Webcam models, who livestream erotic performances for a paying audience, can’t afford to be queasy about the risks or nastiness of internet culture. Their audiences’ gaze (along with covetous commentary) is the source of their livelihood, driving a 20-year-old, multibillion-dollar industry. To succeed, cam models walk a near impossible line: bringing voyeurs close enough to feel special, but not close enough so that they’re dangerous.
It’s that Molotov cocktail of need and desire, fear and flattery, caution and ambition, intimacy and anonymity, real and digital space that Netflix’s low-budget horror movie Cam sets alight.The thriller follows Alice (Madeline Brewer from The Handmaid's Tale), a cam girl striving to break into her platform’s Top 50 rankings. She performs under a pseudonym, and has a clear set of boundaries—no public shows, no saying "I love you," no fake orgasms. But soon, Alice breaks her own self-imposed rules by participating in a public show, and finds herself unable to log back into her account. Her account, her audience, her money have been usurped by a doppelganger, and the rest of the film centers around Alice's fight to regain control.
Technically, Cam is far from perfect. The first act oscillates between absolute horror and sleepy small-town drudgery, and I found the ending laptop-flippingly unsatisfying. But its strength lies in its specificity, and oddly enough for a maybe- or maybe-not supernatural thriller, its realism. Cam’s lens on Alice’s sex work is never judgmental: Instead of playing up the industry’s shock value, it correctly portrays it as an internet subculture, a kind of mirror-universe YouTube. Cam might not be a great movie, but it feels like an important movie. Alice’s problems, Cam reveals, are the internet’s.

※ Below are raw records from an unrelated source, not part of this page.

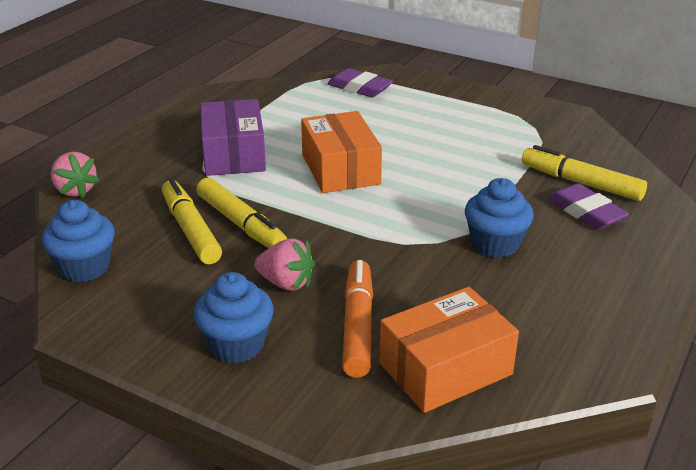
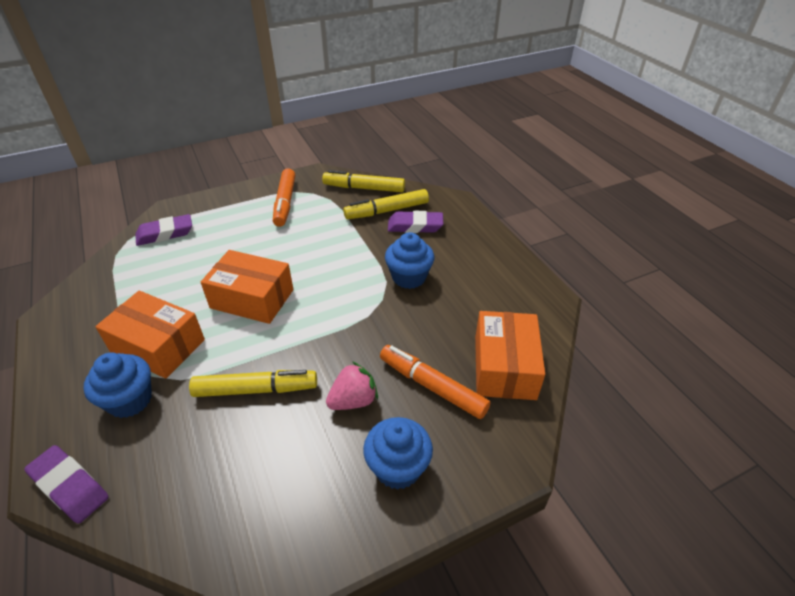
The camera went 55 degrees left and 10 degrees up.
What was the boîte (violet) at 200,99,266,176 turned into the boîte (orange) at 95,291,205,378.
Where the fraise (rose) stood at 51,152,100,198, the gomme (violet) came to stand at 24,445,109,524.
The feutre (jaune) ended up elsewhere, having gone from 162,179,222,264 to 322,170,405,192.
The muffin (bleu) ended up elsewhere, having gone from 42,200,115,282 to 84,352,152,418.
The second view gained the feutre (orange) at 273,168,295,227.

Sex workers in movies are seldom nuanced. They are a punch line, a decorative object of the male gaze, a cautionary tale that will end with worker justly punished by addiction and/or death. But Cam dodges just about every crappy trope about sex workers you’ve even seen on screen, and for good reason: The screenwriter, Isa Mazzei, is a former webcam model and the movie’s director, Daniel Goldhaber, used to direct some of her more traditional online porn. The films best scenes brim with complex, morally ambiguous tensions. In Cam’s first scene, Alice’s watchers goad her into slitting her own throat. Blood pours onto a fuzzy rug and she falls backwards, only to sit back up and peel away the gash with a grin. She was gleefully in control the whole time, and unbothered by the patrons who got off on watching her violent “death.” Her ratings (and earnings) spike.
Mainstream internet celebrities, especially YouTubers, have commandeered that same “do it for the views” attitude. (That’s in part because webcam models and other sex workers actually helped set the norms for a variety of social media platforms.) Anyone on social media can relate to the need to constantly top oneself to stand out in a bustling digital crowd. Shock and awe is a good but risky way to do that. Just ask Logan Paul. Or Jake Paul. Cam’s world even includes saboteurs attempting to leverage their own clout to turn Alice’s audience against her—a common technique among social influencers trying to boost their own numbers by eliminating the competition on platforms like YouTube and Instagram. The ceaseless pressures of the attention economy are consistent webwide.
So too are Alice’s struggles with online and offline identity. The doppelganger who hijacks her feed, whose face occasionally warps and glitches out into pixels under pressure, is a nightmare version of the deepfake—technology that can near seamlessly graft one face onto another body, often for pornographic purposes. For Alice (and for many victims of nonconsensual pornography), attempting to explain the crime being committed to the police is met with not only confusion, but misogyny. Our offline society doesn’t even have the vocabulary to talk about the crimes of our digital reality, let alone the legislation to combat them. Cam never makes it clear whether Alice’s doppelganger is truly an algorithm gone wrong or a split in her own identity, which is frustrating but also a thinly veiled metaphor for a common internet woe: the feeling that who you are online is disconnected from reality.
Cam succeeds in conveying the connections between Alice’s world and the world most watchers know without oversimplifying or growing preachy. Everything in the movie just is, and it’s up to the viewer to make meaning of the woozily lit deluge of chats and video clips and seminaked women lounging on giant fuzzy teddy bears. It may not be the most satisfying picture, but it sure does feel a lot like being on the internet at 2 o’clock in the morning. The movie doesn’t have to be consistently entertaining as long as it depicts its world with clear, open eyes.
Clarification (November 15, 2018, 1:30 PM ET): This article has been updated to clarify the type of online pornography that Daniel Goldhaber directed.